(GIVEN EXERCISE): Rename every "common name" to "vernacular name" in the rows from the line containing "family: Rubiaceae" down to and including the line containing "genus: Alliaria", and return only those lines with nothing else altered.

(EXERCISE DATA):
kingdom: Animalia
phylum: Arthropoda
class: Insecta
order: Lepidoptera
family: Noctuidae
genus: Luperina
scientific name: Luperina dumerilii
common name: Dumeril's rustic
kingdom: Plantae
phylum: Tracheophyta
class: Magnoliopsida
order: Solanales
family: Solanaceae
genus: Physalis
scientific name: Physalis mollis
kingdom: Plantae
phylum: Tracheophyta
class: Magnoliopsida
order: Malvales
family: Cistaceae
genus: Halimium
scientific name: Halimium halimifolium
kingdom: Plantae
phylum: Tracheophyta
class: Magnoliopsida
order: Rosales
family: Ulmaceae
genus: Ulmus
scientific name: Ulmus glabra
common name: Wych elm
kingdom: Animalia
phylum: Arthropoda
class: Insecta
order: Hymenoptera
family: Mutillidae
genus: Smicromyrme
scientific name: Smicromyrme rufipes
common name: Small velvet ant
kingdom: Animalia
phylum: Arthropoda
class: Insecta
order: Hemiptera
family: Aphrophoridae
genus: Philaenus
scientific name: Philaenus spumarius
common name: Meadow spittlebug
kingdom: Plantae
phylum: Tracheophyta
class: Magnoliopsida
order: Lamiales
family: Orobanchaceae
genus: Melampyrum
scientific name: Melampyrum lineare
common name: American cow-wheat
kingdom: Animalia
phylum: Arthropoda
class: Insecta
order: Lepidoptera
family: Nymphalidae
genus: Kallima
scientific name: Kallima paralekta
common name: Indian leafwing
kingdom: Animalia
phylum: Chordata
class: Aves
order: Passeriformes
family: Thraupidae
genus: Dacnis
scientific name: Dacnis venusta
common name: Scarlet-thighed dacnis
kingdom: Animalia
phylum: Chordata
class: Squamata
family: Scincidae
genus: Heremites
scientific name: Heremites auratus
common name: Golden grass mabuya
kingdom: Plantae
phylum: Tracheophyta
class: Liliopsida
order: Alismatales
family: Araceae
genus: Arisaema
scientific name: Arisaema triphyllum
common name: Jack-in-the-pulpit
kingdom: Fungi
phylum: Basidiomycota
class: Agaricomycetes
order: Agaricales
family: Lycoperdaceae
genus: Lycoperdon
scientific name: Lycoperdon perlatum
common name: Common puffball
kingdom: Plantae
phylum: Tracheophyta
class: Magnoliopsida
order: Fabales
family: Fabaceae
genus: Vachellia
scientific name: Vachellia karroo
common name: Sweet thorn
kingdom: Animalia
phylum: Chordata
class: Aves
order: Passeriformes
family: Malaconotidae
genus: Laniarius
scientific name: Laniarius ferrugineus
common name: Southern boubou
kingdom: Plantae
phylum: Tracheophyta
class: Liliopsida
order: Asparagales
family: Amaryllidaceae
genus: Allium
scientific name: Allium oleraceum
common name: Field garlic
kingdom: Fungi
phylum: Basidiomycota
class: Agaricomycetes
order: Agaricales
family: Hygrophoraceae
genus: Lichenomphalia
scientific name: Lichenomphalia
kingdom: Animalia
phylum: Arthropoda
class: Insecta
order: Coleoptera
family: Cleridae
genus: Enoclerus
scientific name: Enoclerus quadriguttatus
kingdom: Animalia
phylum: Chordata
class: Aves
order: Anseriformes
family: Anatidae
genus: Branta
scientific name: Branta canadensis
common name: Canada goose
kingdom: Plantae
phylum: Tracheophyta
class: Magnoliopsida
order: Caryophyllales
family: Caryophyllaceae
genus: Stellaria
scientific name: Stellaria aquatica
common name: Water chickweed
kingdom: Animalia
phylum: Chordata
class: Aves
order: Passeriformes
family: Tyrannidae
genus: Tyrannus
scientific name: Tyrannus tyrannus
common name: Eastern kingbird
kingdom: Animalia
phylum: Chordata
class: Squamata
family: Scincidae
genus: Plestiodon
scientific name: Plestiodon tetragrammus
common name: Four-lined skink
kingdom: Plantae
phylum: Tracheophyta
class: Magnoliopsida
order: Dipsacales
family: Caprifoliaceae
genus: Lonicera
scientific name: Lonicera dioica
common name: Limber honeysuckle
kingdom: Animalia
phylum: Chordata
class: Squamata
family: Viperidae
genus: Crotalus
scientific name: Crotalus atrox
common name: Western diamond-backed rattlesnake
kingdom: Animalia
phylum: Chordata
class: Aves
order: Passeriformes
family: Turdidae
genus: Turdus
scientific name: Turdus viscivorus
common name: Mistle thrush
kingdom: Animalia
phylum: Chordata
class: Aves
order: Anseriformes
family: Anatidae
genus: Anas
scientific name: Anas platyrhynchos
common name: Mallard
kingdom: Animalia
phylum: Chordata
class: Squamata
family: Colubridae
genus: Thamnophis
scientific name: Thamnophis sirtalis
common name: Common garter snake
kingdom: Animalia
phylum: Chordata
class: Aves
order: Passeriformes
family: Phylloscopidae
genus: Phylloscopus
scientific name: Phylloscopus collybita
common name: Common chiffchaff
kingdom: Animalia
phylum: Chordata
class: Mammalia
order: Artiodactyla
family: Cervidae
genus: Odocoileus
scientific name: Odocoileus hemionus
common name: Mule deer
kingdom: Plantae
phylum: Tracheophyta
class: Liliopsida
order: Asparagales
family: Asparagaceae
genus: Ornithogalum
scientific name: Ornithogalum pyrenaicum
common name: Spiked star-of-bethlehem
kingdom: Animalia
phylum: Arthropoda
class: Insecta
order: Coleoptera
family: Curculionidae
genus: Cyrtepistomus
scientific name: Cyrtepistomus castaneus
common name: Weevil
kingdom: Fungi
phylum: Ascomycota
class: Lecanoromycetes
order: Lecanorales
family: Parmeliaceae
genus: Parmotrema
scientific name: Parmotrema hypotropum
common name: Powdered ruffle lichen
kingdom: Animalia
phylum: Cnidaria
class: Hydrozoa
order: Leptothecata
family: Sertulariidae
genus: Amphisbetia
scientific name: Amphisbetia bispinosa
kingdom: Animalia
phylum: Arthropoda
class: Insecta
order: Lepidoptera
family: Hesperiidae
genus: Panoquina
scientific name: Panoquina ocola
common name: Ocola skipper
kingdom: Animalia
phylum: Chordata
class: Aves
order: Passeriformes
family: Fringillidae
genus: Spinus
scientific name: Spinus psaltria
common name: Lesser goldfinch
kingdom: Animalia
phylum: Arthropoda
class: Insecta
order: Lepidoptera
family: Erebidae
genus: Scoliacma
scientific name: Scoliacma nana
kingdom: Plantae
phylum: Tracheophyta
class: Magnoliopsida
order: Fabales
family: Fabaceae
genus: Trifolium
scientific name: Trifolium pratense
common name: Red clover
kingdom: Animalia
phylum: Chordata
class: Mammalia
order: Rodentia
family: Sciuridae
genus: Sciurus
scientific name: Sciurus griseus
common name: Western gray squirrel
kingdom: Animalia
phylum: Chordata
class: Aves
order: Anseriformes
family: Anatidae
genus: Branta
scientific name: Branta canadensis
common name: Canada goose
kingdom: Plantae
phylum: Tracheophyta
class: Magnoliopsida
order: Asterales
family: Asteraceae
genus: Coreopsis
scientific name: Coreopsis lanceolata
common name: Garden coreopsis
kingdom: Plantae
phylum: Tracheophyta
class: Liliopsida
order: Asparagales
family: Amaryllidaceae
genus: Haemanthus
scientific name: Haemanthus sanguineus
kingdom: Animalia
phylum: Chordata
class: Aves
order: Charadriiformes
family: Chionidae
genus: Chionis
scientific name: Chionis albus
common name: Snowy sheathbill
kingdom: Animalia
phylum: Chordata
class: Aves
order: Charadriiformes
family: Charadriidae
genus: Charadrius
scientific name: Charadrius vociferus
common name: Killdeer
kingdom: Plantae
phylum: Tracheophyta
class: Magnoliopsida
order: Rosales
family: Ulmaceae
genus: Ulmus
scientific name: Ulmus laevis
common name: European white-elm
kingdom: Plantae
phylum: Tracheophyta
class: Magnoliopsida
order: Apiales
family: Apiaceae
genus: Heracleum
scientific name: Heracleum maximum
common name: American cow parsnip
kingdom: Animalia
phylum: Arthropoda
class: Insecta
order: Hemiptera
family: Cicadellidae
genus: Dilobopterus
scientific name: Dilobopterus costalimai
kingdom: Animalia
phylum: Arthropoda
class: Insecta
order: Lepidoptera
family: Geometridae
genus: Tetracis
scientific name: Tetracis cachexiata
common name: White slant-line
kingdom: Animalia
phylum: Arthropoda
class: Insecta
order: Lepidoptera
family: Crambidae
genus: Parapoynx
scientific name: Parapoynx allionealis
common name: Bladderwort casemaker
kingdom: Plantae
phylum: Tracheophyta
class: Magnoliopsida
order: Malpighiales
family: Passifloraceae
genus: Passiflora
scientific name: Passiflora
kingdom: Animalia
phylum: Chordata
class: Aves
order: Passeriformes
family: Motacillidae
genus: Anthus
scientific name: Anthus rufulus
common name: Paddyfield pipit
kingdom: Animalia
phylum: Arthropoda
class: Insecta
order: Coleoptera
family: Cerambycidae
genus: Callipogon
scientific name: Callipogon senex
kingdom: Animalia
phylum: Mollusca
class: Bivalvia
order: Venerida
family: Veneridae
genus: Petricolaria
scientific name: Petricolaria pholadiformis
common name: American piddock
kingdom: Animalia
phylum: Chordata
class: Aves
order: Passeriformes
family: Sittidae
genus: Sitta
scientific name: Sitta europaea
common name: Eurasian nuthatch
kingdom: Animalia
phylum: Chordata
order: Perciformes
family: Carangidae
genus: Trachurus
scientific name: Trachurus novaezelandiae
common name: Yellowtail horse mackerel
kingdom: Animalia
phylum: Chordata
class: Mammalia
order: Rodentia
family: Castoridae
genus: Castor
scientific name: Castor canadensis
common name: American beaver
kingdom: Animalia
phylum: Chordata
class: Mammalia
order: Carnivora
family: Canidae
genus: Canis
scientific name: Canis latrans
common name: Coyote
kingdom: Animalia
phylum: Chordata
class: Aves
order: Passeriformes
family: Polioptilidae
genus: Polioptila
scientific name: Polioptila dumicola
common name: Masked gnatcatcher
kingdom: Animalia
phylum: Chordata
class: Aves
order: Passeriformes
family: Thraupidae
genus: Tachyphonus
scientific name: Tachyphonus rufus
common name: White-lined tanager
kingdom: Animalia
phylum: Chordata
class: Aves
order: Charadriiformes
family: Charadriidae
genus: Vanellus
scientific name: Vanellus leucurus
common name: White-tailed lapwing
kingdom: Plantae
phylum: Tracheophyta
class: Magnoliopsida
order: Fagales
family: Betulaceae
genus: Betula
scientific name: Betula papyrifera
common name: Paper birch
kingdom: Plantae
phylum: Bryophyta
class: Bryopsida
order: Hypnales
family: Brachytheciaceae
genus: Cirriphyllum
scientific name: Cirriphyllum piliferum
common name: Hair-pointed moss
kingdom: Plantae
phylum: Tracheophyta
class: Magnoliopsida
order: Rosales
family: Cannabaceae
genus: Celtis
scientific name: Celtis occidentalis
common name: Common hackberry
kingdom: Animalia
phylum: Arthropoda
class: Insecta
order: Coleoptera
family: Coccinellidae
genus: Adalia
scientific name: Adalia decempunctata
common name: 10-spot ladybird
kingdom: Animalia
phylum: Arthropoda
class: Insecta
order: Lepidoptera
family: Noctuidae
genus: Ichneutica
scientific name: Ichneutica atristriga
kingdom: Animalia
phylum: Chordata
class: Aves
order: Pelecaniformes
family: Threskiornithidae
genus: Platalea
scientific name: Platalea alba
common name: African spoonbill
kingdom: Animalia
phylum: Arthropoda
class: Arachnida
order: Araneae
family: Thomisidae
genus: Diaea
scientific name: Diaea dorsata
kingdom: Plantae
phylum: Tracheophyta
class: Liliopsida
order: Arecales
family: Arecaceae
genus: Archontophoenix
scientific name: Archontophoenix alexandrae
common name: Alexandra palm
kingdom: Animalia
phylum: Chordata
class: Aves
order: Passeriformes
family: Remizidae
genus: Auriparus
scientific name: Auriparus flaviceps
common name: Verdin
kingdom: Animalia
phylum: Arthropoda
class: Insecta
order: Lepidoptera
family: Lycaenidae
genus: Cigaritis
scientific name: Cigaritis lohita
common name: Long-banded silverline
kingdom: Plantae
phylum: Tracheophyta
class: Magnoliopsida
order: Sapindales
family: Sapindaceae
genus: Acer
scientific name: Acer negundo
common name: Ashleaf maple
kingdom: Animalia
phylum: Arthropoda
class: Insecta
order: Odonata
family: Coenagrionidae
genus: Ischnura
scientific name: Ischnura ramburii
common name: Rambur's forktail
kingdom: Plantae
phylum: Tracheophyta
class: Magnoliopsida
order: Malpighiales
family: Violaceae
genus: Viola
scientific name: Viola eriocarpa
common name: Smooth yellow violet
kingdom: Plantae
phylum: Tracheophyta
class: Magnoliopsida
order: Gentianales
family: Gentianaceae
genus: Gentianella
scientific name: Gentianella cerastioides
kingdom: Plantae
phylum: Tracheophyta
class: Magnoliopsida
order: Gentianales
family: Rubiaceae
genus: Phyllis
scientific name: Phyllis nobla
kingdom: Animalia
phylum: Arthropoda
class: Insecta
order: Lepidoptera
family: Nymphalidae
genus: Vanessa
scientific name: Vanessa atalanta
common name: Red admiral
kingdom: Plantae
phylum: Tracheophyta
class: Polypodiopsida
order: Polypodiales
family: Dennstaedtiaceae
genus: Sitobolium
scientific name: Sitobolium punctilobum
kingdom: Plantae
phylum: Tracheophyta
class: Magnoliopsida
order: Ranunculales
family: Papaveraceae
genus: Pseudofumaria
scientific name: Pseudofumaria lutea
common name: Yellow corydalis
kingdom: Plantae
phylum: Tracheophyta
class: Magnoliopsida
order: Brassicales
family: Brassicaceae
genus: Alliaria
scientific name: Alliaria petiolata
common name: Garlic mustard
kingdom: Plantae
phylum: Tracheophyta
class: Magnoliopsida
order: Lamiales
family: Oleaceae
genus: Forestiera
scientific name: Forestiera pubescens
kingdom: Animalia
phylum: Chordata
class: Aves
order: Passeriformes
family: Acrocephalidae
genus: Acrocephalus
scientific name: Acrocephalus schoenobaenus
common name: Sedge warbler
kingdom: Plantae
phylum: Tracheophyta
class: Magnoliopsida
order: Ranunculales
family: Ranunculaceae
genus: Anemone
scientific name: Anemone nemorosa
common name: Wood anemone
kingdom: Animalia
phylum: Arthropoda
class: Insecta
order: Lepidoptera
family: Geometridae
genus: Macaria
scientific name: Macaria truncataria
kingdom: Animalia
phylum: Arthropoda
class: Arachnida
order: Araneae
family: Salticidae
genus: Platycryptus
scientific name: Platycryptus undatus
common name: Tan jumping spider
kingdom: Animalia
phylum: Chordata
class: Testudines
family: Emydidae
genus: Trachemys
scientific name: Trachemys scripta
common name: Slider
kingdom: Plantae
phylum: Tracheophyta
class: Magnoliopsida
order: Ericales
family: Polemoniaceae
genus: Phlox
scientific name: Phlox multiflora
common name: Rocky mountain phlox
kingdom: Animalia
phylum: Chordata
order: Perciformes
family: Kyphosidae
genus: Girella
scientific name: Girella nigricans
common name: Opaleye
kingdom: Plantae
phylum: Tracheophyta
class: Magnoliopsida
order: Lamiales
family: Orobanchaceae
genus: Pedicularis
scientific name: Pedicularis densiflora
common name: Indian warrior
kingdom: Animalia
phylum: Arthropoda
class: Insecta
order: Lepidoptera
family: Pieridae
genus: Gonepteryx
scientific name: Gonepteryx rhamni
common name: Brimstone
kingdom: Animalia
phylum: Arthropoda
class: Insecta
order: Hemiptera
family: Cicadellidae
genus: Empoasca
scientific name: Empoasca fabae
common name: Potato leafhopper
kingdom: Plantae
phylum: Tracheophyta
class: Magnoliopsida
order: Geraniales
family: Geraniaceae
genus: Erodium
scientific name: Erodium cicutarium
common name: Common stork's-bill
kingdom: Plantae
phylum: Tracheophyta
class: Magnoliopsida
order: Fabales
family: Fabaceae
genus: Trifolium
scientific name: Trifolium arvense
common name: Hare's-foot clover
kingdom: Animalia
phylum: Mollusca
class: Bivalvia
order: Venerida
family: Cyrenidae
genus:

(ANSWER TO THE PROBLEM):
family: Rubiaceae
genus: Phyllis
scientific name: Phyllis nobla
kingdom: Animalia
phylum: Arthropoda
class: Insecta
order: Lepidoptera
family: Nymphalidae
genus: Vanessa
scientific name: Vanessa atalanta
vernacular name: Red admiral
kingdom: Plantae
phylum: Tracheophyta
class: Polypodiopsida
order: Polypodiales
family: Dennstaedtiaceae
genus: Sitobolium
scientific name: Sitobolium punctilobum
kingdom: Plantae
phylum: Tracheophyta
class: Magnoliopsida
order: Ranunculales
family: Papaveraceae
genus: Pseudofumaria
scientific name: Pseudofumaria lutea
vernacular name: Yellow corydalis
kingdom: Plantae
phylum: Tracheophyta
class: Magnoliopsida
order: Brassicales
family: Brassicaceae
genus: Alliaria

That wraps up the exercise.